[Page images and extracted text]
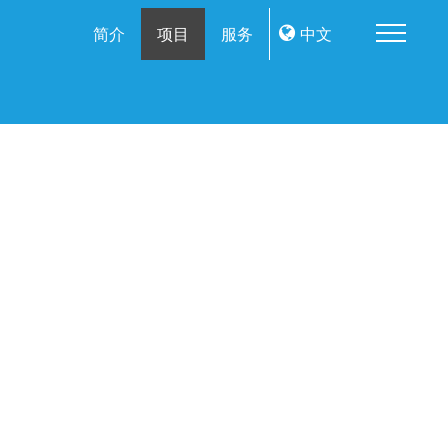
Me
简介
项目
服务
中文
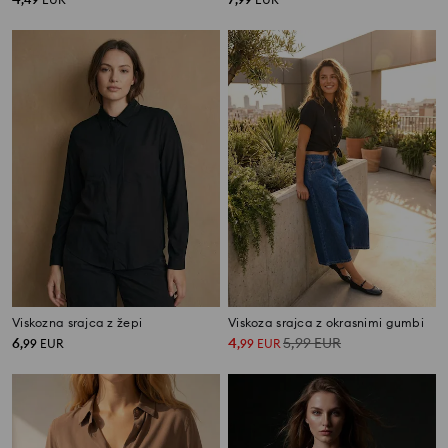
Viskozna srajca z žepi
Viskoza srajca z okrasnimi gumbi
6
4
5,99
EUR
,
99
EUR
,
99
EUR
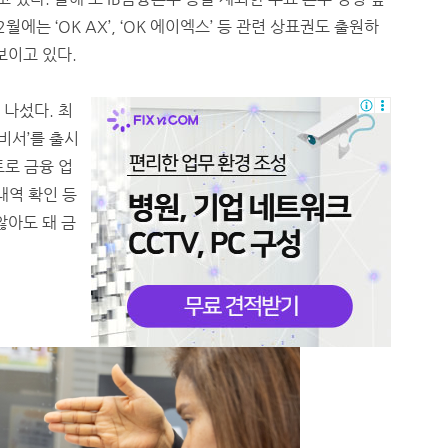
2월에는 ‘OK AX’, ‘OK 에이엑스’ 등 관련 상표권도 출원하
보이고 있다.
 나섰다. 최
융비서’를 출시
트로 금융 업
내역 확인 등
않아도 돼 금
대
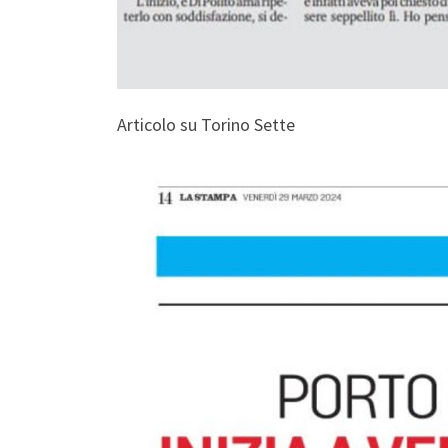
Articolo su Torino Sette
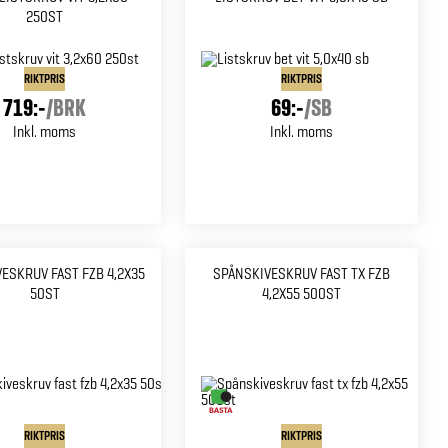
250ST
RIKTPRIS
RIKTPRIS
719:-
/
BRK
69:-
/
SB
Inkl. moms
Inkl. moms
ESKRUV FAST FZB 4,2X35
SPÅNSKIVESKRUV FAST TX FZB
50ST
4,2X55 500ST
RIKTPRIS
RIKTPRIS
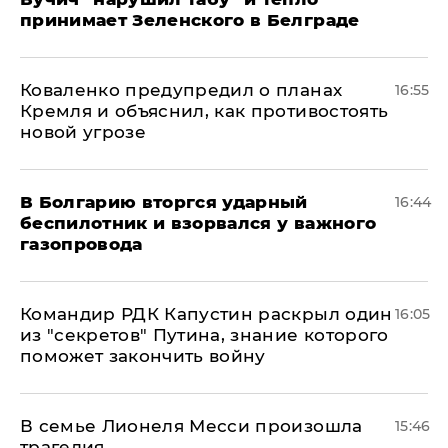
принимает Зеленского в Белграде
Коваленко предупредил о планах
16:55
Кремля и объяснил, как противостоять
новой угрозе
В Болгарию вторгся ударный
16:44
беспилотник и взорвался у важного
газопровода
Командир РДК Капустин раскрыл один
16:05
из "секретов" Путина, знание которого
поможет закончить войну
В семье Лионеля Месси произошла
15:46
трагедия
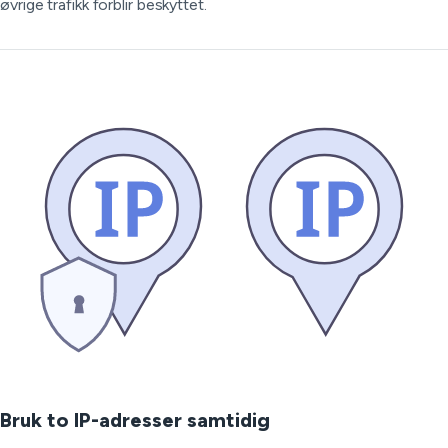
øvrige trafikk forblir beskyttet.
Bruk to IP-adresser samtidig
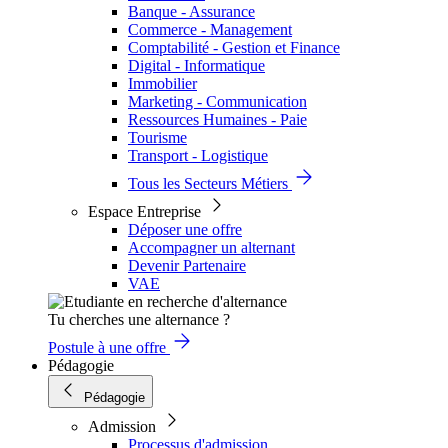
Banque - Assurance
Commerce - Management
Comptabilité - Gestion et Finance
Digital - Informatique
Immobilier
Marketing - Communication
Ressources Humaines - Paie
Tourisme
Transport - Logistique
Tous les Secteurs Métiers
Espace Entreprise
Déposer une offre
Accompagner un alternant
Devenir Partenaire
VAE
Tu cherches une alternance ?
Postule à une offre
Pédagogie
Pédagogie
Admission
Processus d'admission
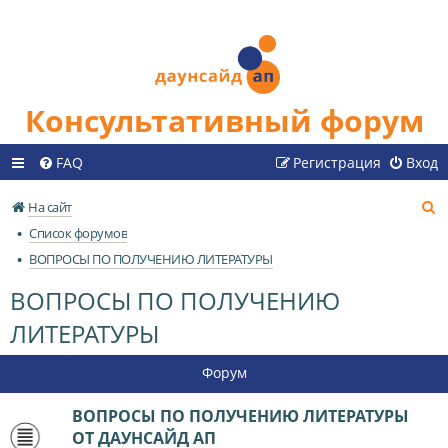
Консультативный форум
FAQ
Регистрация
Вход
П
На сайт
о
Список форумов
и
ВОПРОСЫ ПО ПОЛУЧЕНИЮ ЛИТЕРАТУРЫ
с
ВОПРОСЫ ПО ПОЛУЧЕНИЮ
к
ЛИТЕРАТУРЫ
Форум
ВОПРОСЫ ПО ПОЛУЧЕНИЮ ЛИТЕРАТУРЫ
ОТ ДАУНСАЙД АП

* * *

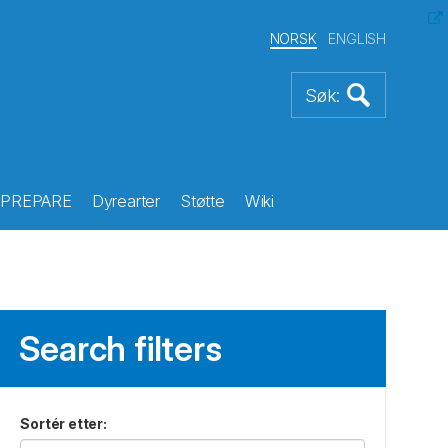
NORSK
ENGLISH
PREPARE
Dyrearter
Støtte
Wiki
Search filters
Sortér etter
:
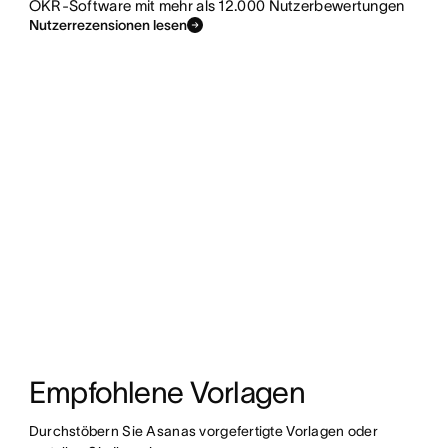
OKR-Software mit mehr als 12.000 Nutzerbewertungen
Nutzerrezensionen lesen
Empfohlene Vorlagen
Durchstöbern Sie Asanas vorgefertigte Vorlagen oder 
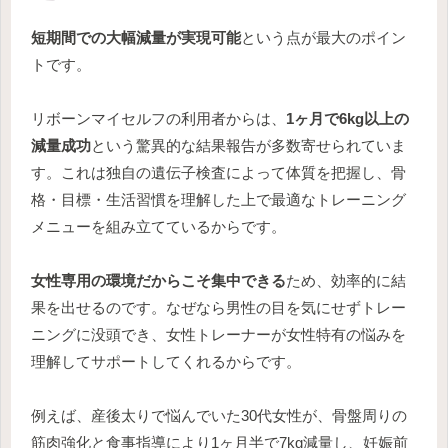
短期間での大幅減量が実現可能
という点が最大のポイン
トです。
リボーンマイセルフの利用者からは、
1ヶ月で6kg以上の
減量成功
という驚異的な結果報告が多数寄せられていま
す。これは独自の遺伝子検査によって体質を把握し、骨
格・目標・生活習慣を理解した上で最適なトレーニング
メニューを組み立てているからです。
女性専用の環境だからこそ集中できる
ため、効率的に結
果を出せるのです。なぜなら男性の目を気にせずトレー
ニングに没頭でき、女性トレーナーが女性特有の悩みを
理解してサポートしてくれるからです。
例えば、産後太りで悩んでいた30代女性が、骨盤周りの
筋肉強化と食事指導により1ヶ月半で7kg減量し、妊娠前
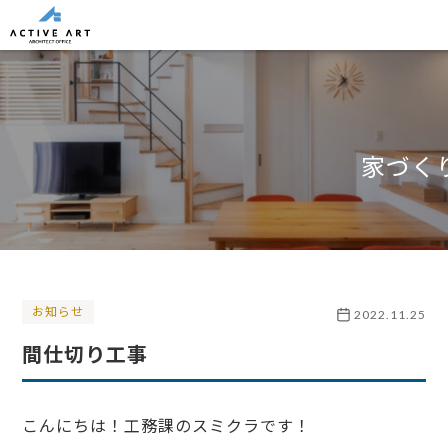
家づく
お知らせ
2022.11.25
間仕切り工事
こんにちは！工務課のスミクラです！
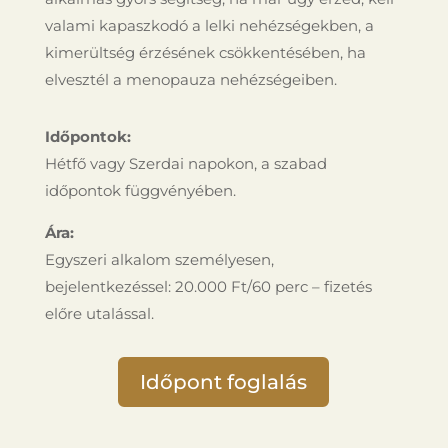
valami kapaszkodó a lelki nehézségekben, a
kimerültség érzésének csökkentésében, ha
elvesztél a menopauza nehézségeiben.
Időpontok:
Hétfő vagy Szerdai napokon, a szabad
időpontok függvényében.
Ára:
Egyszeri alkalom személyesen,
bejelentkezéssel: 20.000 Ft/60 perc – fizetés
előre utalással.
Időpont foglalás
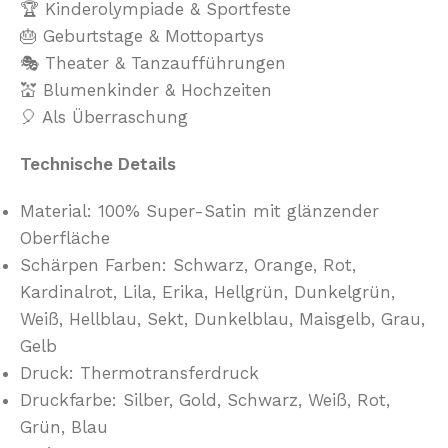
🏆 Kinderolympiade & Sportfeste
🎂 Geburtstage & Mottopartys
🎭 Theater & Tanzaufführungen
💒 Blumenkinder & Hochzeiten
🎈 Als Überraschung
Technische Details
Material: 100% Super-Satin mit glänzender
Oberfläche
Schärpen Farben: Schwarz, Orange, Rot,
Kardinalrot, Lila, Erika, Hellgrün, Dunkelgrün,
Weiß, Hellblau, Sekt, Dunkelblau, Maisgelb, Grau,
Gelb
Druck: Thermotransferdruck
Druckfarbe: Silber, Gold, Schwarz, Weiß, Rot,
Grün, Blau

* * *

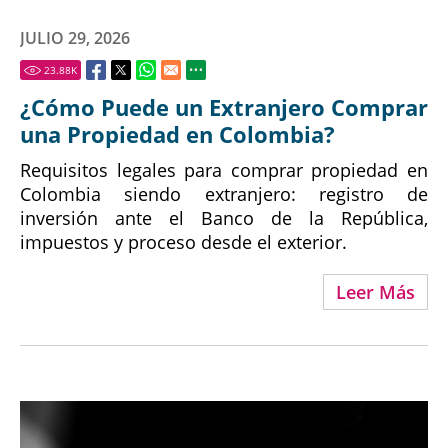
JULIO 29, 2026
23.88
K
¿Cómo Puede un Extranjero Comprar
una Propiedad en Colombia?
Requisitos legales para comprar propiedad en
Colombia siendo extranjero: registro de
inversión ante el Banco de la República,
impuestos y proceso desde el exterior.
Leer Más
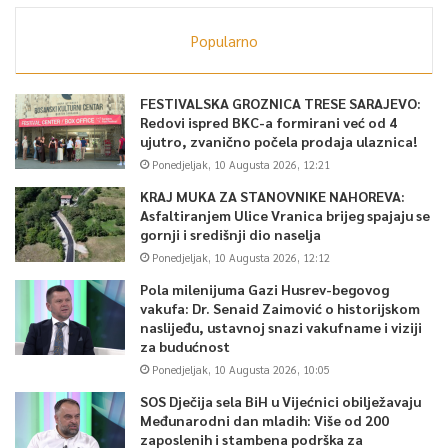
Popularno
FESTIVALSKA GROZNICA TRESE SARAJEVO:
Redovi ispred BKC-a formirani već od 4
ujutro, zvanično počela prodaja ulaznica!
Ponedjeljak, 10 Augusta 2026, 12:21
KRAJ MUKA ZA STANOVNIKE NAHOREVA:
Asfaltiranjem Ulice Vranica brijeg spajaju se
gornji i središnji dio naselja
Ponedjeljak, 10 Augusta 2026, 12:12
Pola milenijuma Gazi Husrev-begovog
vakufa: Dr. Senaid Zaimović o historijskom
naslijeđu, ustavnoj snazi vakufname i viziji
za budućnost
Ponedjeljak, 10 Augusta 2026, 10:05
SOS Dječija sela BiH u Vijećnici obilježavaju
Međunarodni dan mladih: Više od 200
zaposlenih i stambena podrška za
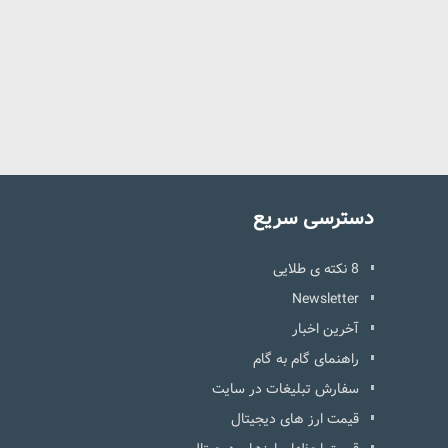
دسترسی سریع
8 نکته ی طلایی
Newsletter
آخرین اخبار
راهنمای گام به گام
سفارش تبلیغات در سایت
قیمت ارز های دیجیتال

**Task goal**
Each line that includes the string "Augusta" should be copied from the data.

**Task output**
Ponedjeljak, 10 Augusta 2026, 12:21
Ponedjeljak, 10 Augusta 2026, 12:12
Ponedjeljak, 10 Augusta 2026, 10:05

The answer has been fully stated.